Ce sont avant tout des mécanismes psychologiques complexes qui régissent le comportement des individus. Des comportements que même des spécialistes ont souvent du mal à décrire ou à prévoir. Penser donc en termes d'homoeconomicus optimiseur de son taux de profit et de son intérêt économique semble bien réducteur pour décrire une réalité bien plus complexe. Les crises ont au moins une qualité, elles nous rappellent régulièrement à quel point l'économie tel qu'elle est pratiquée aujourd'hui, n'est pas une science. Une métaphysique tout au plus, au sens que lui donnait Auguste Comte, mais certainement pas une science. En effet, les multiples incohérences entre les thèses de l'économie dominante et les faits observés devraient instantanément invalider ces thèses si les économistes avaient réellement un comportement scientifique.
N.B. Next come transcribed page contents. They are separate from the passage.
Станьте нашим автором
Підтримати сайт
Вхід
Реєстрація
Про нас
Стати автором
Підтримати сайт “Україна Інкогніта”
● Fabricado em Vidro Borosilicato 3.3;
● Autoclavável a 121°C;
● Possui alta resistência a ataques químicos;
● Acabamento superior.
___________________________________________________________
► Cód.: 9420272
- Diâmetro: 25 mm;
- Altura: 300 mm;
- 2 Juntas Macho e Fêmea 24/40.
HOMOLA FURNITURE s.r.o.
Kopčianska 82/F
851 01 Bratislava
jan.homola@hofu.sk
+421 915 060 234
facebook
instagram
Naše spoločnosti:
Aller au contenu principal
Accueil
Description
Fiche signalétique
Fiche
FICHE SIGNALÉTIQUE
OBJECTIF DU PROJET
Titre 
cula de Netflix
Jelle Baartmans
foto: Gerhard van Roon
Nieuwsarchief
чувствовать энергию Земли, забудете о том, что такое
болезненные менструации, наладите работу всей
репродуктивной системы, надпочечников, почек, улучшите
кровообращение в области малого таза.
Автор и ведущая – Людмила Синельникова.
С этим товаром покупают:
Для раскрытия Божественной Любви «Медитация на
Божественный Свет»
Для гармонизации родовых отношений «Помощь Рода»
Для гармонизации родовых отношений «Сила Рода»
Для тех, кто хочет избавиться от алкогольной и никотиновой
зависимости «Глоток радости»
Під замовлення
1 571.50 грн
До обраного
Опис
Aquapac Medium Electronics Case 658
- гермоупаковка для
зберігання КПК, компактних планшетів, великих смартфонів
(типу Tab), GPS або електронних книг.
Or ce n'est pas le cas. Nous avons donc un taux d'épargne qui reste élevé alors même que l'inflation est très forte, ce qui est un comportement irrationnel d'un point de vue purement économique. L'homoeconomicus libéral  vient de trépasser en Europe de l'Ouest.

 

L'euro met parterre les théories néoclassiques

 

Nous avons déjà longuement parlé des effets de l'euro en matière macroéconomique. Le fait d'avoir un seul instrument pour gérer des peuples aux besoins très disparates rend l'exercice pénible, pour ne pas dire impossible même pour le plus talentueux des économistes. Et la crise actuelle montre une nouvelle fois les effets délétères de cette monnaie unique. En effet, les taux d'inflation ont fortement divergé entre les pays européens. Ainsi de l'Espagne en Italie on passe du simple au double en termes d'inflation. Donc quel est le bon taux d'intérêt à pratiquer pour la BCE ? Évidemment elle va appliquer un taux d'intérêt qui sera adapté à la moyenne de l'inflation de la zone euro. Et donc un taux d'intérêt qui ne sera bon ni pour l'Espagne ni pour l'Italie, car il sera trop fort pour la première et trop faible pour la seconde. Je me rends compte que malheureusement il est plus simple d'expliquer en pratique les méfaits de l'euro pendant les crises. Si chacune de ces nations avait gardé sa monnaie, son taux directeur serait donc bien mieux adapté à son contexte.

 

La divergence des taux d'inflation en zone euro en 2022

 

Mais en réalité le plus étonnant c'est bien que malgré le fait qu'ils partagent la même monnaie les Européens n'ont pas la même inflation. De la même manière qu'en pratique ils ne peuvent pas vraiment emprunter au même taux sur les marchés financiers, ce qui fait dire à certains que l'euro est une fausse monnaie unique, il n'y a pas eu non plus de convergence sur les taux d'inflation. Cela prouve ici l'invalidité de l'idée d'une inflation uniquement produite par les politiques monétaires. En effet si tel était le cas nous aurions eu depuis la création de l'euro une fusion des taux d'inflation en Europe . Or rien de tout ceci ne s'est produit. Chaque nation continue d'avoir ses propres spécificités en dépit de l'unification monétaire. Montrant ainsi en pratique la validité des thèses qui disent que ce sont les nations qui font les monnaies et non l'inverse comme on put bêtement le croire les européistes. Comme pendant la crise de 2008-2010, la sortie de l'euro devrait être une évidence, mais entre les médias de masse aux mains de quelques intérêts privés ou les hommes politiques déconnectés dont le seul but est d'affirmer qu'ils n'ont jamais tort. Je vois mal la situation s'orienter rapidement dans cette direction.